= James Sprent =

James Sprent (1808 – 22 September 1863) was a Surveyor General of Tasmania, (then the colony of Van Diemen's Land, now a state of Australia).

==Early life==
Sprent was born in Manchester, England and was educated at Glasgow University (M.A., 1825) and St John's College, Cambridge.

==Career in Australia==
In May 1830 Sprent arrived in Van Diemen's Land (later renamed Tasmania).
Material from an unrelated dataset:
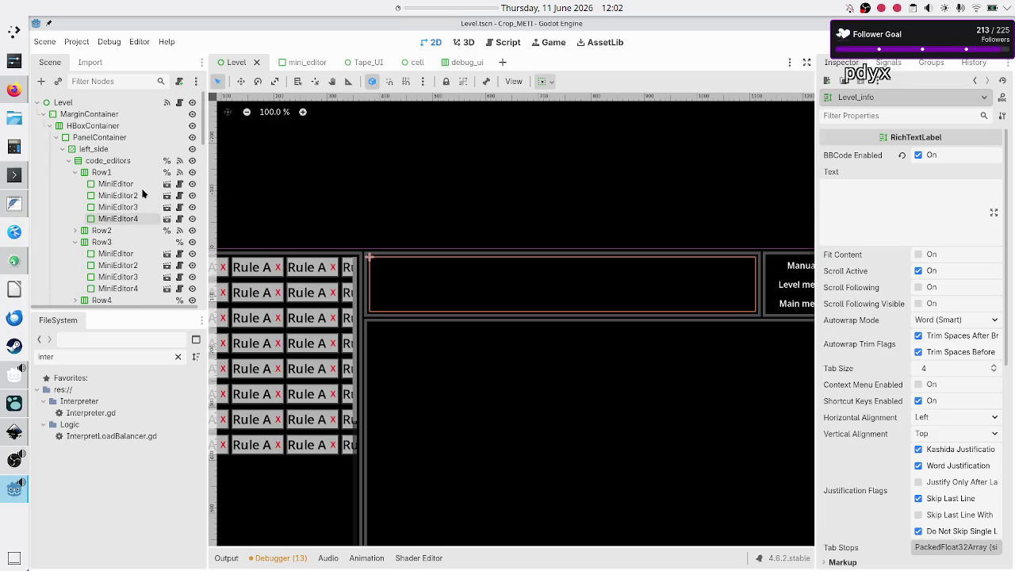
{"action": "left_click", "coordinate": [179, 108]}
He opened a school for boys that year, offering classes in Latin, Mathematics and French. Two years later, he extended this offering to young ladies and adult after school hours.

===Surveying Work===
After he was refused a free land grant in 1833, Sprent was appointed temporary assistant surveyor, closed his academy and began work on a trigonometrical survey - inspired by the Great Trigonometrical Survey of India.

Sprent and Calder located and cleared 50 mountaintop stations across the east of the state, leaving markers visibile from a distance, before work was suspended due to budget cuts in 1837. He was subsequently appointed permanent assistant surveyor.

===Completing the Trigonometrical Survey===
In 1847 Sprent was appointed first-class assistant surveyor. That year lieutenant-governor William Denison reestablished the trigonometrical survey, and Sprent and Calder continued surveying high points. Sprent began working in the previously unexplored south west Tasmania, becoming the first European to view Federation Peak, which he dubbed "the Obelisk".

In 1855 Sprent was appointed deputy Surveyor General, and the next year chief surveyor and acting Surveyor General, replacing Robert Power. At this time he had surveyed 206 high points which he considered necessary to calculate a detailed map. He retired from fieldwork and began to reside in Hobart.

In early 1859 Sprent's health deteriorated, and he was replaced by James Erskine Calder on 1 September 1859. A map based on his survey was published in June 1859.

==Personal life==
Sprent married Susannah Hassall Oakes at St John's Cathedral, Parramatta, NSW on 2 March 1837.

He died in 1863 shortly after his retirement.